Yanai had joined the company from the top position at agrochemicals maker Makhteshim-Agan Industries.
During Yanai's term, Teva morphed from a business of mainly generics with $8.4 billion in annual revenues to a more diversified power with expected 2012 revenues of $22 billion. Under Yanai, it expanded in Europe, Latin America and Asia.
Levin was chosen after a long search by the board, headed by Phillip Frost, with Yanai's participation. Levin stood out due to his strategic vision, deep knowledge of the pharmaceutical industry and leadership and management qualities, Teva said in a statement.

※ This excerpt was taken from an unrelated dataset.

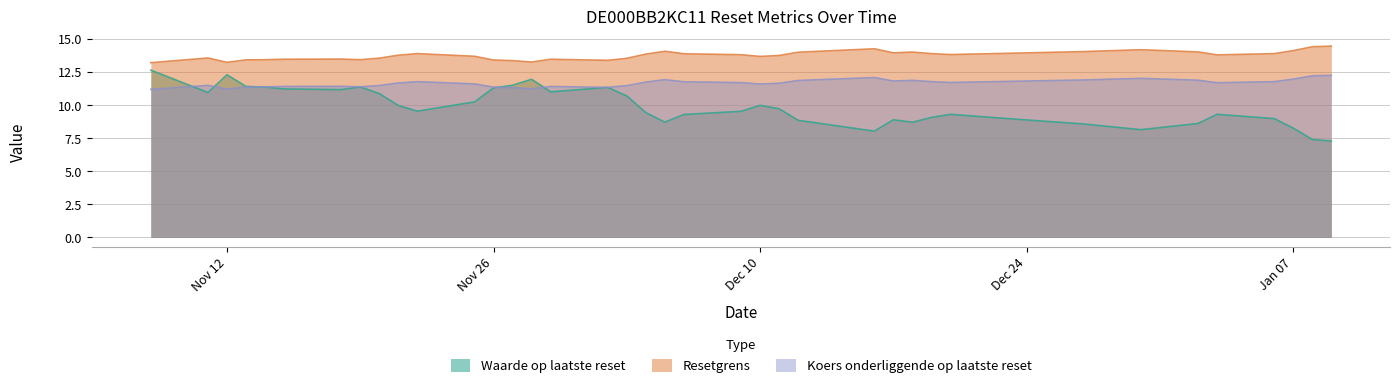

What is the minimum value shown in the chart?

7.3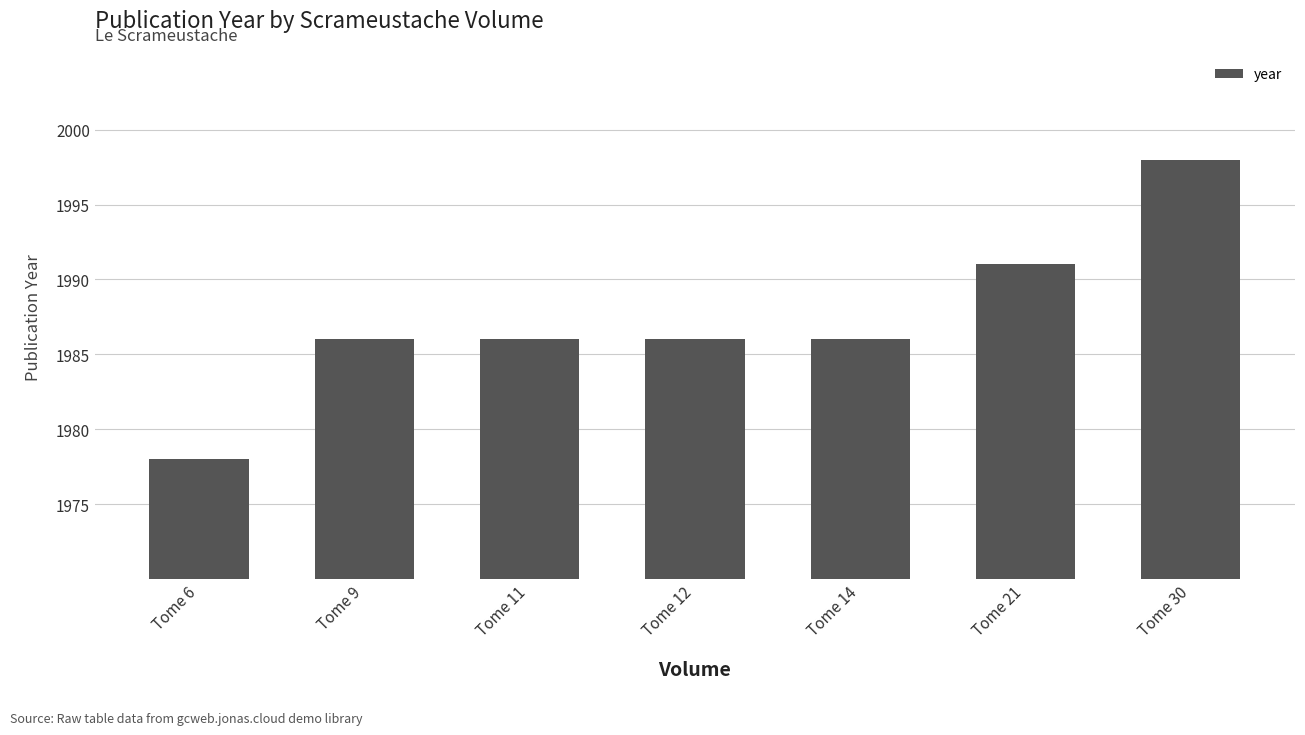

Count the number of categories in the chart.

7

The company said Levin has accrued more than 25 years of experience in the global drug industry. He joined Bristol-Myers Squibb in 2007. He has had direct responsibility for strategy, alliances and transactions, and managed its portfolio of alliances.
Before joining Bristol-Myers Squibb, Levin served from 2003 to 2007 as global head of business development and strategic alliances at Novartis. Earlier, he was CEO of Cadus Pharmaceuticals, a company he took public.
Levin was born in South Africa and has lived in the United States since 1986. He has also lived in Zimbabwe, Britain, Switzerland and Israel, Teva said.